LLM Evaluation Beyond Vibes

Jan 15, 2026

We have all been there: you tweak a prompt, run it three times, and declare it “better” based on gut feeling. Here is how to do better.

The Problem with Vibes

Manual spot-checking fails because:

LLM outputs are non-deterministic
You remember the good examples, forget the bad ones
Prompts that work for your test case break on edge cases
You cannot track improvements over time

Build an Eval Dataset

Start with 20-50 examples. Each needs:

{
  "input": "What is the capital of France?",
  "expected": "Paris",
  "tags": ["geography", "factual"]
}

For open-ended tasks, use rubrics instead of exact matches:

{
  "input": "Explain TCP vs UDP",
  "rubric": [
    "Mentions TCP is connection-oriented",
    "Mentions UDP is connectionless",
    "Gives a practical use case for each",
    "Does not contain factual errors"
  ]
}

Automated Scoring

Exact Match (for factual questions)

def score_exact(response: str, expected: str) -> float:
    return 1.0 if expected.lower() in response.lower() else 0.0

LLM-as-Judge (for open-ended)

def score_with_llm(response: str, rubric: list[str]) -> float:
    judge_prompt = f"""Score this response against each criterion.
Response: {response}

Criteria:
{chr(10).join(f"- {r}" for r in rubric)}

Return a JSON object with "scores" (list of 0 or 1) and "reasoning"."""

    result = call_llm(judge_prompt)
    return sum(result["scores"]) / len(result["scores"])

Semantic Similarity

from sentence_transformers import SentenceTransformer

model = SentenceTransformer("all-MiniLM-L6-v2")

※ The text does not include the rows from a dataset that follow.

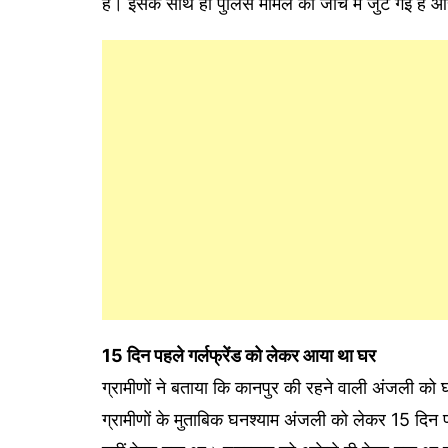
है। इसके साथ ही पुलिस मामले की जांच में जुट गई है
15 दिन पहले गर्लफ्रेंड को लेकर आया था घर
ग्रामीणों ने बताया कि कानपुर की रहने वाली अंजली 
ग्रामीणों के मुताबिक घनश्याम अंजली को लेकर 15 दि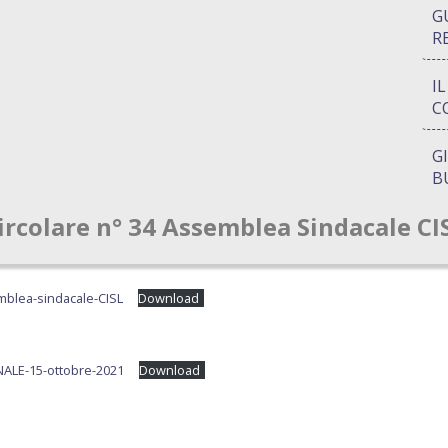
G
R
I
C
G
B
ircolare n° 34 Assemblea Sindacale CI
P
Q
A
mblea-sindacale-CISL
Download
S
LE-15-ottobre-2021
Download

def score_similarity(response: str, reference: str) -> float:
    emb = model.encode([response, reference])
    return float(np.dot(emb[0], emb[1]) /
                 (np.linalg.norm(emb[0]) * np.linalg.norm(emb[1])))

Run Evals Systematically

def run_eval(dataset, prompt_template, model="claude-sonnet-4-5-20250929"):
    results = []
    for example in dataset:
        response = call_llm(prompt_template.format(**example))
        score = score(response, example)
        results.append({
            "input": example["input"],
            "response": response,
            "score": score
        })

    avg_score = sum(r["score"] for r in results) / len(results)
    print(f"Average score: {avg_score:.2%}")
    print(f"Failures: {sum(1 for r in results if r[score] < 0.5)}/{len(results)}")
    return results

Track Over Time

Save results to a file or database:

Date       | Prompt Version | Model      | Score | N
2026-01-10 | v1             | sonnet-4.5 | 72%   | 50
2026-01-12 | v2 (few-shot)  | sonnet-4.5 | 85%   | 50
2026-01-14 | v2             | opus-4.6   | 91%   | 50

Now you can answer “is this prompt better?” with data, not vibes.

Minimum Viable Eval

You do not need a framework. A script with:

A JSON file of test cases
A scoring function
A loop that runs them all and prints aggregate scores

is enough to start. Add complexity when you need it.